A Long Short Night for Chocolatito

By Jimmy Tobin-

Saturday night, in the main event of HBO’s super flyweight tripleheader from StubHub Center in Carson, California, Wisaksil “Srisaket Sor Rungvisai” Wangek augured Roman “Chocolatito” Gonzalez into the canvas with a right hook so ill-intentioned and unsparing as to make superfluous the ritual tallying of seconds and scores alike. A third fight between Gonzalez’ and his conqueror became superfluous too in the long minutes between Gonzalez’ departure and return to consciousness. Even boxing’s most ambitious man is likely to appreciate the options that reroute him from another opportunity to settle a now lopsided score.

To be sure, Sor Rungvisai would hesitate not at all to share the ring a third time with what was, even a week ago, arguably boxing’s finest practitioner. For he is now Gonzalez’ fighting superior; and while this superiority he owes primarily to his size, vitality, power (attributes one must lobby hard to take credit for) there is more to him than physicality—Gonzalez, of course, has been beating bigger men for years.

What Sor Rungvisai brought was an irreverence both inherent and inherited: he forced an ugly fight with Gonzalez the first time, and having watched the scale of suffering tilt in his favor, set upon Gonzalez with greater fervor the second. After all, Sor Rungvisai too was fighting for vengeance, fighting to silence those who discredited his victory in March, and his performance reflected as much. He did not just dare the greatest offensive fighter of recent years to fight him, Sor Rungvisai demanded it, believing belligerence the key to victory.

And he was right, hence the smirk on Sor Rungvisai’s face when Gonzalez implored referee Tom Taylor to police the headbutts that again figured in the action.
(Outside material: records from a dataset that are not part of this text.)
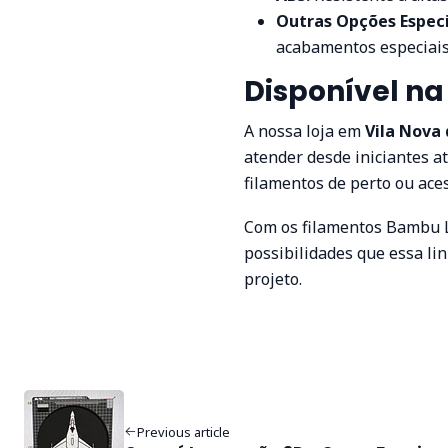
Outras Opções Especi
acabamentos especiais,
Disponível na 
A nossa loja em
Vila Nova
atender desde iniciantes at
filamentos de perto ou aces
Com os filamentos Bambu L
possibilidades que essa l
projeto.
Previous article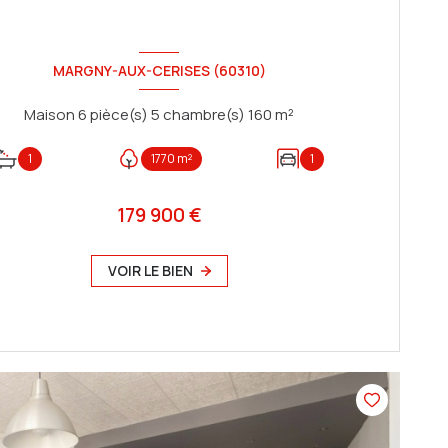
MARGNY-AUX-CERISES (60310)
Maison 6 pièce(s) 5 chambre(s) 160 m²
1
1770 m²
1
179 900 €
VOIR LE BIEN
This plea told Sor Rungvisai there were questions his opponent could not answer—so he posed them mercilessly and relentlessly and boldly and ushered the Nicaraguan to his undoing. He is deserving then, of the accolades that should attend that unforgettable end.
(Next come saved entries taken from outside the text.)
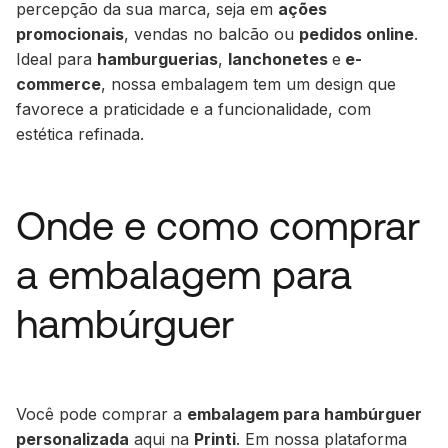
percepção da sua marca, seja em
ações
promocionais
, vendas no balcão ou
pedidos online
.
Ideal para
hamburguerias
,
lanchonetes
e
e-
commerce
, nossa embalagem tem um design que
favorece a praticidade e a funcionalidade, com
estética refinada.
Onde e como comprar
a embalagem para
hambúrguer
Você pode comprar a
embalagem para hambúrguer
personalizada
aqui na
Printi
. Em nossa plataforma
Could it also be that Gonzalez suffered the fate that he deserved? Consider the bitterness of his first loss to Sor Rungvisai, the frustration born of scorecards, of an outcome taken out of the hands most deserving of delivering it. Consider too, Gonzalez’ understanding of the intimacy of the knockout, for the uncorrupted truth it reveals, that responsibility free of blame—might not a definitive ending then, however chilling, prove more satisfying to him?
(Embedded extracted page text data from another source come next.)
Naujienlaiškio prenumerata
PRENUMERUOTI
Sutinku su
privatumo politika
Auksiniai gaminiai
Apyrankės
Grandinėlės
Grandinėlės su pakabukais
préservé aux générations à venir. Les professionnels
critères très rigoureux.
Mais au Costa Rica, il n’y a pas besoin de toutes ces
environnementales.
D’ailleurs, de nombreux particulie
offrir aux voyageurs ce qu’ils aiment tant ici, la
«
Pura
Stretched on his back, looking skyward, Gonzalez was shown his ceiling as a fighter, and there is some nobility in that. Sor Rungvisai represented the culmination of a career of staggering ambition: Gonzalez was not finessed onto HBO and fed an army of no-hopers while a makeshift narrative about his greatness was conjured out of mediocrity—he is the genuine article, immune to the red hot revisions aimed to incinerate legacies in the aftermath of defeat. A middling end was never Gonzalez’ fate: the very nature of his career prevented it. He has now lost consecutive fights, yes, but there are no bad losses on his ledger, nor will there be any, given how undeniably Gonzalez has slipped. The signs were there before Sor Rungvisai, and after Sor Rungvisai expectations and evaluations will be forgiving. You are allowed to age when you leave no challenge unmet—and it is respect, not courtesy, that dictates as much.

Yet even if it is too early to eulogize Gonzalez’ career, he looked like no better than the fifth best fighter on the card, which means the division likely moves on without him or at his expense. But it will not do so in anonymity, and for that, Gonzalez deserves much credit. He, along with K2 Promotions, not only prompted the return of the flyweights to HBO’s airwaves he justified it. Yes, HBO now has an army of dragons guarding its gold, and the departure of Top Rank could be a sign that boxing at least as longtime subscribers have come to expect it is not long for the network. But the response to Superfly was strong, the arena sold out, and the action as good as anything HBO has offered in some time.

These are reasons then, to invest in the lower weights, and any pairing of the best of the card’s fighters (Juan Francisco Estrada, Carlos Cuadras, Naoya Inoue and of course, Sor Rungvisai) will meet the lofty expectations Saturday set. HBO may not care to bankroll as obvious a tournament as they could make, not when their stars have opponents comeback, showcase, and stay-busy alike to pay, but it is nearly impossible to imagine them not capitalizing on the very real enthusiasm Gonzalez engendered. And there is an important lesson to be gleaned from that: his career, conducted as if in adherence to a fighting romantic ideal, will leave both Gonzalez and boxing for the better. That so few are prepared to follow his lead only makes that message more endearing.

All of that time Saturday, from the ring to the gurney, the ambulance to the hospital, and yet so few what-ifs to ponder. When people ask him what happened that night in Carson Gonzalez should find some peace in saying, “A better man.” And he should one day, and hopefully, one day soon, say it with a smile.